* Page images and extracted text:
• • • • •
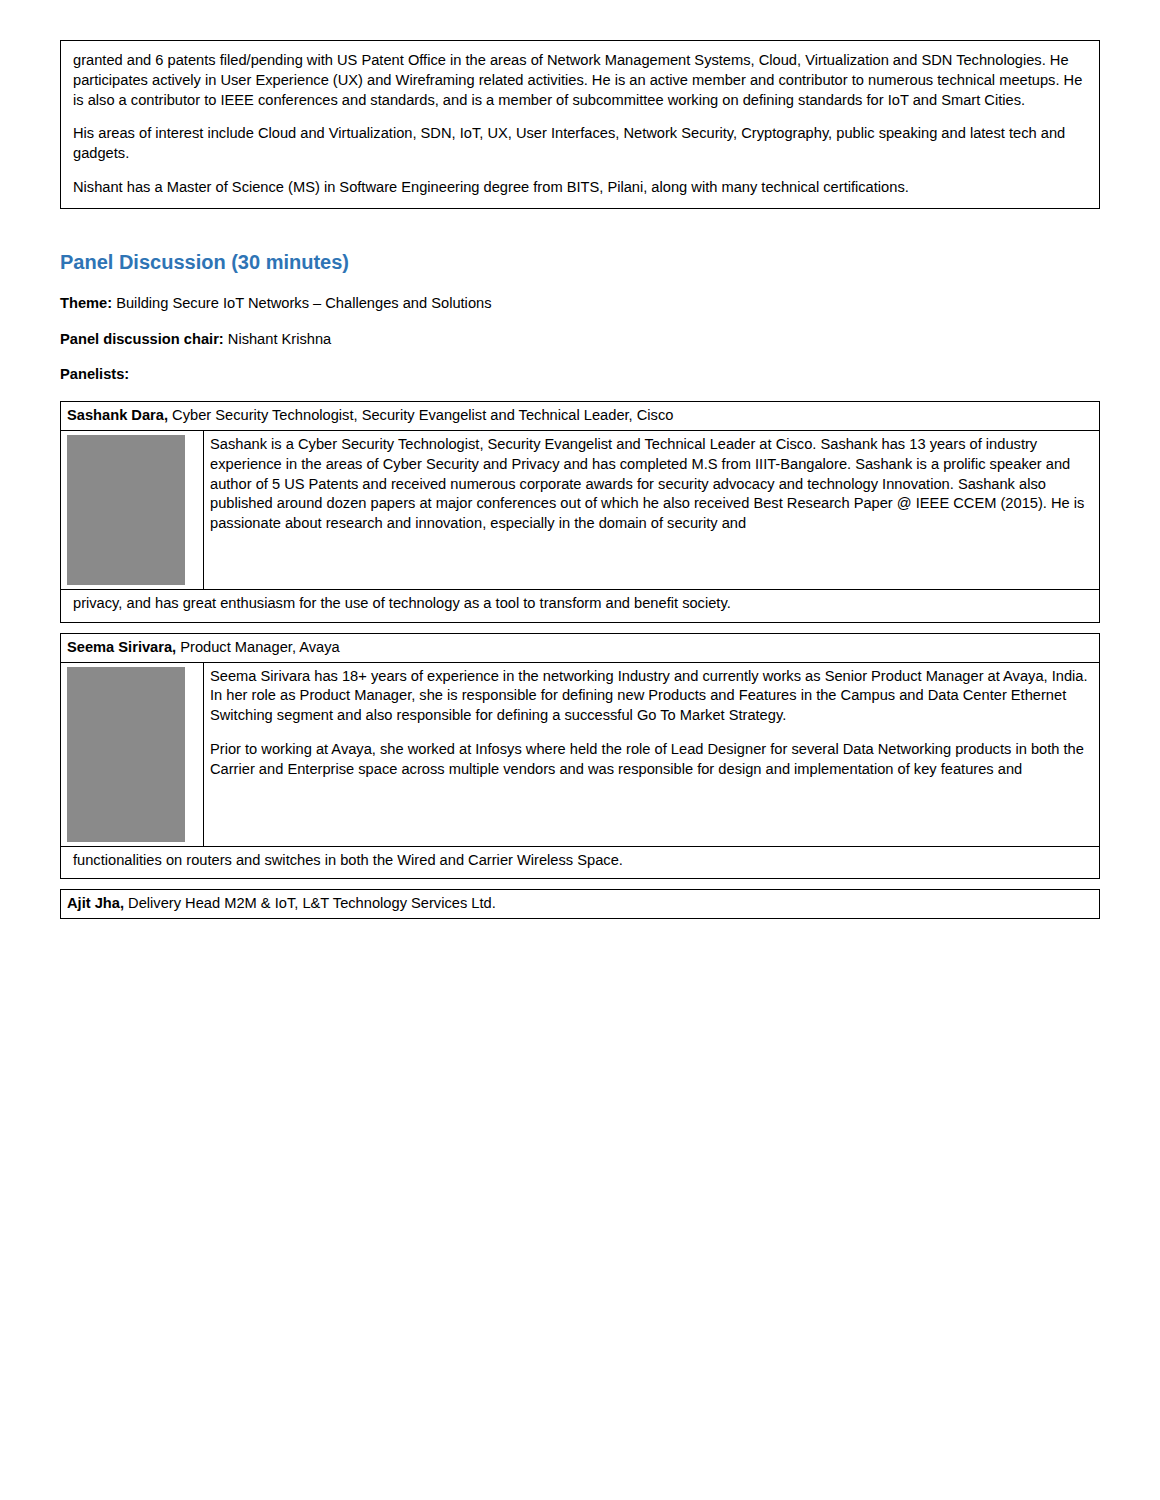granted and 6 patents filed/pending with US Patent Office in the areas of Network Management Systems, Cloud, Virtualization and SDN Technologies. He participates actively in User Experience (UX) and Wireframing related activities. He is an active member and contributor to numerous technical meetups. He is also a contributor to IEEE conferences and standards, and is a member of subcommittee working on defining standards for IoT and Smart Cities.
His areas of interest include Cloud and Virtualization, SDN, IoT, UX, User Interfaces, Network Security, Cryptography, public speaking and latest tech and gadgets.
Nishant has a Master of Science (MS) in Software Engineering degree from BITS, Pilani, along with many technical certifications.
Panel Discussion (30 minutes)
Theme: Building Secure IoT Networks – Challenges and Solutions
Panel discussion chair: Nishant Krishna
Panelists:
| Sashank Dara, Cyber Security Technologist, Security Evangelist and Technical Leader, Cisco |
| | Sashank is a Cyber Security Technologist, Security Evangelist and Technical Leader at Cisco. Sashank has 13 years of industry experience in the areas of Cyber Security and Privacy and has completed M.S from IIIT-Bangalore. Sashank is a prolific speaker and author of 5 US Patents and received numerous corporate awards for security advocacy and technology Innovation. Sashank also published around dozen papers at major conferences out of which he also received Best Research Paper @ IEEE CCEM (2015). He is passionate about research and innovation, especially in the domain of security and |
| privacy, and has great enthusiasm for the use of technology as a tool to transform and benefit society. |
| Seema Sirivara, Product Manager, Avaya |
| | Seema Sirivara has 18+ years of experience in the networking Industry and currently works as Senior Product Manager at Avaya, India. In her role as Product Manager, she is responsible for defining new Products and Features in the Campus and Data Center Ethernet Switching segment and also responsible for defining a successful Go To Market Strategy. Prior to working at Avaya, she worked at Infosys where held the role of Lead Designer for several Data Networking products in both the Carrier and Enterprise space across multiple vendors and was responsible for design and implementation of key features and |
| functionalities on routers and switches in both the Wired and Carrier Wireless Space. |
| Ajit Jha, Delivery Head M2M & IoT, L&T Technology Services Ltd. |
• • • • •
Output every entry exactly as given; pictures are not part of the copy.

* Solution to this problem:
granted and 6 patents filed/pending with US Patent Office in the areas of Network Management Systems, Cloud, Virtualization and SDN Technologies. He participates actively in User Experience (UX) and Wireframing related activities. He is an active member and contributor to numerous technical meetups. He is also a contributor to IEEE conferences and standards, and is a member of subcommittee working on defining standards for IoT and Smart Cities.
His areas of interest include Cloud and Virtualization, SDN, IoT, UX, User Interfaces, Network Security, Cryptography, public speaking and latest tech and gadgets.
Nishant has a Master of Science (MS) in Software Engineering degree from BITS, Pilani, along with many technical certifications.
Panel Discussion (30 minutes)
Theme: Building Secure IoT Networks – Challenges and Solutions
Panel discussion chair: Nishant Krishna
Panelists:
| Sashank Dara, Cyber Security Technologist, Security Evangelist and Technical Leader, Cisco |
| | Sashank is a Cyber Security Technologist, Security Evangelist and Technical Leader at Cisco. Sashank has 13 years of industry experience in the areas of Cyber Security and Privacy and has completed M.S from IIIT-Bangalore. Sashank is a prolific speaker and author of 5 US Patents and received numerous corporate awards for security advocacy and technology Innovation. Sashank also published around dozen papers at major conferences out of which he also received Best Research Paper @ IEEE CCEM (2015). He is passionate about research and innovation, especially in the domain of security and |
| privacy, and has great enthusiasm for the use of technology as a tool to transform and benefit society. |
| Seema Sirivara, Product Manager, Avaya |
| | Seema Sirivara has 18+ years of experience in the networking Industry and currently works as Senior Product Manager at Avaya, India. In her role as Product Manager, she is responsible for defining new Products and Features in the Campus and Data Center Ethernet Switching segment and also responsible for defining a successful Go To Market Strategy. Prior to working at Avaya, she worked at Infosys where held the role of Lead Designer for several Data Networking products in both the Carrier and Enterprise space across multiple vendors and was responsible for design and implementation of key features and |
| functionalities on routers and switches in both the Wired and Carrier Wireless Space. |
| Ajit Jha, Delivery Head M2M & IoT, L&T Technology Services Ltd. |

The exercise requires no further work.